Duxbury Pier Light – also known as Bug Light – is located on the channel that leads to Plymouth, Kingston, and Duxbury (Massachusetts) harbors. (Coordinates: 41 59 15 N 70 38 55 W)
Height: 34 feet
Construction: Cast iron
Lens: Plastic optical system
Characteristics: Two red flashes every five (5) seconds
Range: 6 nautical miles, higher intensity beam seaward
Fog signal: One (1) blast every 15 seconds (2 second blast). Radio activated (via MRASS) and lasts 60 minutes.
(Source US Coast Guard Light List _V1_2019 Page 112)
Bug Light, (officially known as Duxbury Pier Light, or, fondly, “The Bug”) was first lit on September 15, 1871, it was installed to protect mariners from the dangerous shoal off Saquish Head.
In truth, the lighthouse is neither in Duxbury nor is it on a pier. In 1813, a stone pier was erected near where Bug Light is today. It was twelve feet square at the bottom, and eighteen feet high, six feet above the water at high tide. The lighthouse’s closeness to the pier and to the town of Duxbury is probably how it came to be officially named Duxbury Pier Light. The picture included shows both the original lighthouse and the pier close by. The pier no longer exists but the pile of riprap it stood on remains.
Bug Light was the first cast-iron caisson style lighthouse built in the United States. Its light stands 35’ above high tide. The lighthouse contains four levels that include living quarters, sleeping quarters, a watchroom, and a lantern room.
The lantern room at the top held a fourth order Fresnel lens. A red glass shade inside made its beam bright red.
Improvements were made to The Bug over time, including:
- Adding 100 tons of stones around the base in 1886, and another 175 tons in 1890
- Building a catwalk with a roof in 1897
- Installing a 700 gallon cistern in 1900
- Adding a fog bell in 1902
In 1964, the operation of the lighthouse was automated. The Fresnel lens was replaced with a plastic optical system, with a signal of two red flashes every 5 seconds.

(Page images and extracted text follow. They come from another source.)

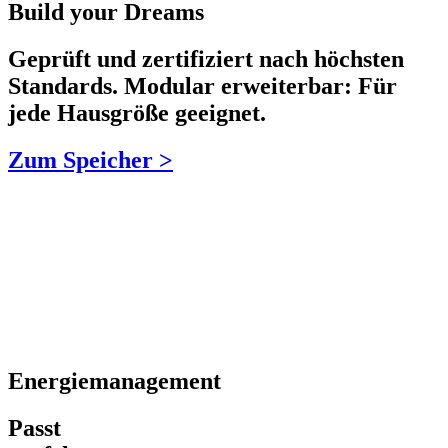
Build your Dreams
Geprüft und zertifiziert nach höchsten
Standards. Modular erweiterbar: Für
jede Hausgröße geeignet.
Zum Speicher >
Energiemanagement
Passt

By this time a fog horn had been installed on Bug Light, producing a blast every 15 seconds. Residents in Duxbury, Kingston, and Plymouth can still hear the reassuring sound of the horn on a foggy night, even though they are miles away from it.
In 1983, due to vandalism and the deteriorated condition of the Bug, the Coast Guard announced its plan to replace it with a light atop a pole.
In response, a group of concerned residents who did not want to lose this treasured lighthouse formed Project Bug Light to save it. Under licenses from the Coast Guard, a salty band of volunteers has preserved the Bug for over 30 years.